Welcome to MDC, btw. There's a lot to learn here for everyone, not just moms/soon-to-be-moms. And you'll be informed ahead of time, too!
post #12 of 18
Definitely check out that article linked by a previous poster - it is great! Also, these might help for a crash course in the stats and some of the crucial reasons for breastfeeding:
http://www.womenshealth.gov/breastfe...x.cfm?page=519
http://www.4woman.gov/Breastfeeding/index.cfm?page=home
http://www.breastfeeding.com/all_abo...st_cancer.html
http://www.breastfeeding.com/all_abo...t_disease.html
http://www.promom.org/101/index.html
Because, to quote GI Joe, "knowing is half the battle."

Good luck!
post #13 of 18
I don't have naything to add, but the previous poster have given you some awesome resources.

One thing that I recently heard done by a daughter of a friend. When her class had to take on the programmed babies, she was handed a bottle.

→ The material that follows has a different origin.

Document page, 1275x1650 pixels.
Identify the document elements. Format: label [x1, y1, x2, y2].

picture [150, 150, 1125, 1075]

She refused it, saying, "I want to breastfeed my baby." THe school had to fumble and find a resource to do this...but she did end up getting to breastfeed her computerized baby!!

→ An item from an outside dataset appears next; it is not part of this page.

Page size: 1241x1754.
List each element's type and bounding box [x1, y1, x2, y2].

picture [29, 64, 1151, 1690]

A small stand can make a huge difference!!
post #14 of 18
Good job!!! And good luck in all that you do!
post #15 of 18
In terms of Nestle - I think there's a Youtube video about their practices (It might be the old movie from the 70's but then again, it's not like they've changed anything they do at this point ).

I'd approach the Nestle issue from the perspective of, "Their business practices are killing babies; they take advantage of their customers knowing that they are drastically increasing the risk that those families' children will die." The social justice aspect of it, I think, will hook people in.

And I think the environmental aspects of breastfeeding might 'play' with your peers ... if you have friends who eat organic, or are vegetarian or vegan, or concerned about eating healthily --- or worried about global warming .... Breastfeeding burns about 3-500 calories/day, it produces no byproducts (other than baby poop ). No carbon is used to transport it or to create its "packaging" (nor are any other materials used) .... it's about as low-impact as you can get. And on a selfish level - if a woman doesn't breastfeed her infant, she and her infant are both going to have greater risks of many health issues (long and short-term).

I know I was talking with my sister's niece awhile ago, and she was completely sold on bfing based on how quickly my sister and I lost our "pregnancy weight" (and then some) while breastfeeding ... she wondered why everyone didn't do it, if it was so great for losing weight.
post #16 of 18
does your school have a sex ed (or abstinence) class? you might present the teachers with the idea of adding a unit on breast feeding. it could even be a short 1/2 period class.
post #17 of 18
Quote:
Originally Posted by julie128 View Post
does your school have a sex ed (or abstinence) class? you might present the teachers with the idea of adding a unit on breast feeding. it could even be a short 1/2 period class.
This is a great idea. If all schools did this it could really clear up some misconceptions, and lead to more women breastfeeding.
post #18 of 18
That's great that you're getting started early on your lactivism. I didn't think about breastfeeding for quite some time... although in HS a few of my friends were breastfeeding. One of them even had a home birth. More of the teenage moms I knew were not.

Like I said in another post... I didn't even realize babies could be breastfed until I got to high school! I'd never even thought about it. Me (and all 9 of my younger siblings) were formula fed so I just thought that that was the only way to feed a baby. Despite the fact that my mom told me stories of how my older sister (my dad's first kid, not from my mom) would always stick her hand down my mom's shirt. lol.

My sister was actually the first person I ever knew who breastfed, besides my grandma who didn't talk about it. She had her son at 17, I was 14. I was there for the birth, cut his cord, and had my first encounter with breastfeeding that day as well.